También deben aprender a reconocer desigualdades menos visibles.
No siempre existe una discriminación abierta. A veces se manifiesta en interrupciones constantes, una atención desigual, expectativas diferentes, una menor escucha o una distribución desequilibrada del espacio y del protagonismo.
La formación resulta verdaderamente útil cuando no se limita a explicar conceptos, sino que prepara a los equipos para identificar estas situaciones y responder de forma coherente.
Lo que decimos, lo que mostramos y a quién miramos
La igualdad también se refleja en la manera en que una organización se comunica y se relaciona con las personas.
Un formulario, una fotografía, una campaña, una página web o una conversación con un cliente pueden transmitir mensajes que van mucho más allá de su contenido explícito.
Revisar el conjunto de la comunicación
Una comunicación puede utilizar un lenguaje aparentemente neutro y, al mismo tiempo, mostrar siempre a los hombres en puestos de responsabilidad y a las mujeres en funciones de apoyo o cuidado.
Por eso, una comunicación inclusiva no consiste únicamente en escoger determinadas fórmulas lingüísticas.
Implica revisar quién aparece, quién toma la palabra, qué profesiones se representan, qué modelos familiares se dan por supuestos y qué expectativas se proyectan sobre cada persona.

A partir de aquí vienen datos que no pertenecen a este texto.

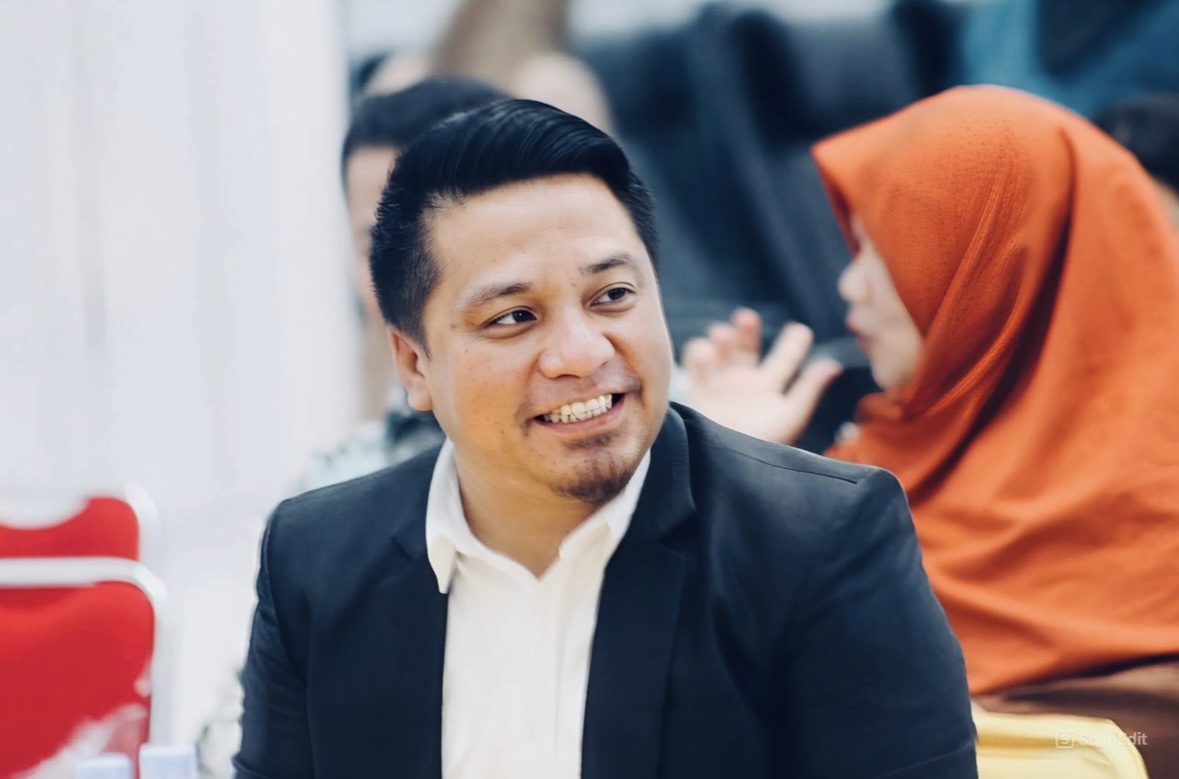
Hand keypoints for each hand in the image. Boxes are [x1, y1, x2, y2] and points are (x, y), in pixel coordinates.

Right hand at [683, 309, 841, 444]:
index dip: (793, 343)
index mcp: (770, 389)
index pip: (785, 359)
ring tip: (721, 336)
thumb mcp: (789, 416)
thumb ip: (808, 389)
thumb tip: (833, 365)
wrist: (723, 466)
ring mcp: (721, 387)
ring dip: (721, 338)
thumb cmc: (760, 443)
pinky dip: (699, 352)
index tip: (800, 330)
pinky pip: (696, 364)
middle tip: (745, 318)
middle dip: (746, 330)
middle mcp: (745, 384)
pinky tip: (704, 355)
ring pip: (720, 351)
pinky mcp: (698, 393)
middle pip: (747, 348)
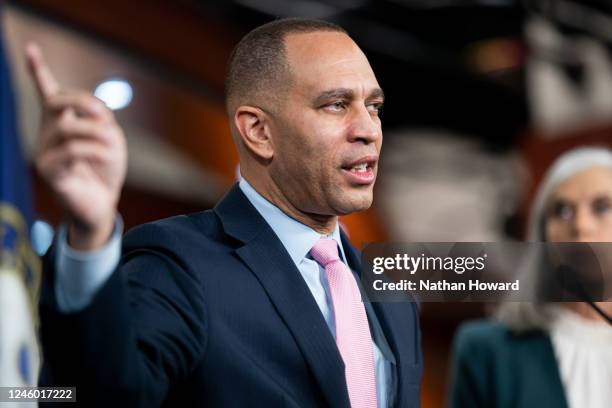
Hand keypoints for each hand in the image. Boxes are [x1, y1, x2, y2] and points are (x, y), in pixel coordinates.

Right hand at [26, 43, 126, 249]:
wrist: (102, 204)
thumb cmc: (105, 171)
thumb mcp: (111, 139)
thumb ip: (101, 120)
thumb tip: (89, 114)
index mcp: (62, 123)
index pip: (47, 92)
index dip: (38, 69)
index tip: (31, 47)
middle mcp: (48, 133)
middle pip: (57, 101)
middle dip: (84, 101)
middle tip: (104, 116)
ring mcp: (45, 151)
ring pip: (67, 126)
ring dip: (96, 133)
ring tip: (111, 148)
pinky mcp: (48, 170)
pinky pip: (72, 150)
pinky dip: (96, 150)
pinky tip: (107, 159)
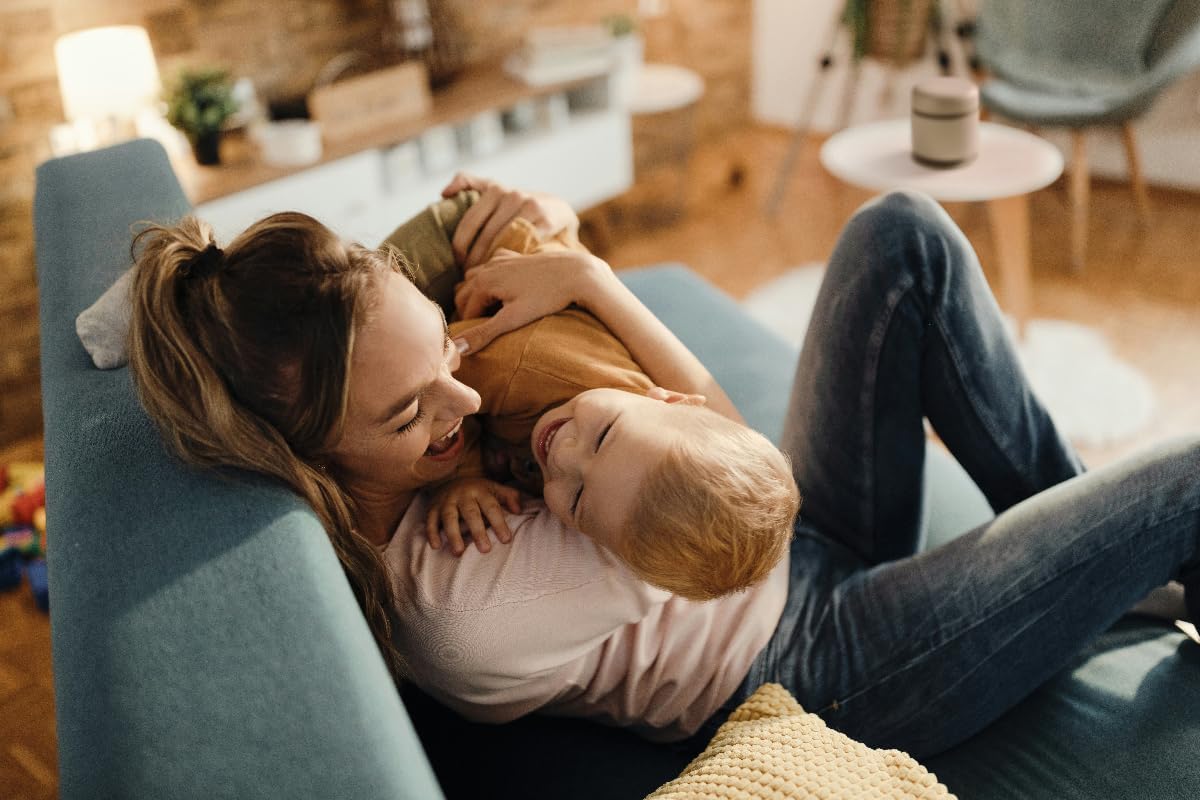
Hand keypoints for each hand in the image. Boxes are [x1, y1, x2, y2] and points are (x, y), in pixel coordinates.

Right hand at [425, 478, 523, 555]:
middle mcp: (463, 495)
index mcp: (480, 491)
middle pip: (470, 513)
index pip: (491, 507)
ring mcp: (446, 501)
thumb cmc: (478, 491)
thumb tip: (519, 510)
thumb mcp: (495, 489)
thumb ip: (510, 497)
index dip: (499, 523)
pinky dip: (432, 533)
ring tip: (459, 552)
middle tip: (485, 550)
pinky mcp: (432, 508)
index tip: (506, 540)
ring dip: (453, 535)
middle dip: (477, 531)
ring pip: (449, 517)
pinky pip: (430, 521)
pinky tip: (436, 546)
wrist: (449, 480)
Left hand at [441, 173, 579, 269]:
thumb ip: (469, 183)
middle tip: (468, 276)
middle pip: (486, 235)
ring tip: (483, 278)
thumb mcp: (494, 189)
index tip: (457, 263)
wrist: (558, 210)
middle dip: (474, 259)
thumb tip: (444, 193)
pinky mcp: (546, 221)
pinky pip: (524, 245)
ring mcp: (531, 207)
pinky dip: (512, 260)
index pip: (469, 221)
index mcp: (495, 189)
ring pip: (503, 242)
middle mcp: (512, 195)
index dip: (460, 245)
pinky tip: (506, 272)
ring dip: (491, 263)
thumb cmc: (517, 205)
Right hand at [451, 248, 613, 353]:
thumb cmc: (546, 298)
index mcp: (483, 282)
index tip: (482, 342)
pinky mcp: (512, 256)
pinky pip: (490, 268)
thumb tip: (456, 348)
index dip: (471, 329)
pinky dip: (489, 281)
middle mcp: (487, 267)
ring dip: (477, 296)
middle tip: (485, 331)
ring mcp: (499, 259)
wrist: (576, 273)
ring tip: (493, 315)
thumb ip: (483, 333)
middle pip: (464, 294)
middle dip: (470, 312)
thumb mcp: (513, 319)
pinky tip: (503, 294)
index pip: (464, 311)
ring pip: (474, 279)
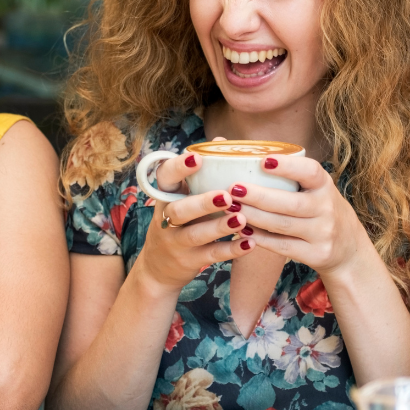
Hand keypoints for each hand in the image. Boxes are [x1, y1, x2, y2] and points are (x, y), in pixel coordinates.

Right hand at [134, 150, 253, 292]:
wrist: (158, 268)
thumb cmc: (179, 221)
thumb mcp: (181, 197)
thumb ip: (199, 173)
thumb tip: (221, 141)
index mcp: (166, 196)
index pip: (164, 178)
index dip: (178, 168)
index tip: (197, 158)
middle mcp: (167, 219)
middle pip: (179, 210)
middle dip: (202, 202)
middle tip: (226, 196)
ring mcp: (176, 242)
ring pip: (195, 235)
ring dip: (219, 227)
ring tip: (241, 218)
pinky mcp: (189, 261)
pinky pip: (211, 255)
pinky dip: (231, 250)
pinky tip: (250, 243)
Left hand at [227, 154, 370, 277]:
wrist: (348, 248)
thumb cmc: (320, 209)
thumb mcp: (317, 189)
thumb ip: (292, 176)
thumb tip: (247, 157)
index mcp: (325, 185)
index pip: (310, 172)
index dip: (288, 166)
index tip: (263, 161)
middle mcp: (327, 209)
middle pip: (290, 203)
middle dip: (258, 196)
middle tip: (233, 189)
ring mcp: (323, 234)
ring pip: (282, 225)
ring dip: (253, 217)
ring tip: (231, 208)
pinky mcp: (316, 255)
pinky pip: (282, 246)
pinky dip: (260, 238)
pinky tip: (242, 230)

Prestar atención también a los pequeños gestos
A quién miramos durante una reunión, a quién entregamos la documentación, de quién esperamos la decisión final o a quién atribuimos automáticamente determinados conocimientos o responsabilidades son acciones que también pueden reforzar estereotipos.
Una atención puede parecer correcta y, sin embargo, dirigirse preferentemente al hombre de una pareja, asumir quién se ocupa de los cuidados o realizar preguntas personales que no son necesarias para prestar el servicio.
Revisar estas prácticas permite construir una atención más respetuosa y profesional, basada en garantizar a todas las personas el mismo reconocimiento, la misma escucha y la misma calidad.
Una responsabilidad de toda la organización
La igualdad no puede depender exclusivamente del departamento de recursos humanos o de las personas especialistas en esta materia.
Cada área tiene una responsabilidad concreta. Quien diseña un servicio debe comprobar que sea inclusivo. Quien coordina equipos debe garantizar una distribución justa de las oportunidades. Quien prepara una campaña debe revisar el lenguaje y las imágenes. Quien atiende al público debe evitar prejuicios y responder adecuadamente ante una posible discriminación.
Cuando la igualdad se incorpora a cada función, deja de percibirse como una obligación externa y pasa a formar parte de la manera de trabajar.
Ese es el verdadero reto: conseguir que los compromisos recogidos en los planes y protocolos sean reconocibles en cada servicio, cada comunicación y cada decisión.
Porque la igualdad no se demuestra únicamente en lo que una empresa declara. Se demuestra, sobre todo, en cómo trabaja.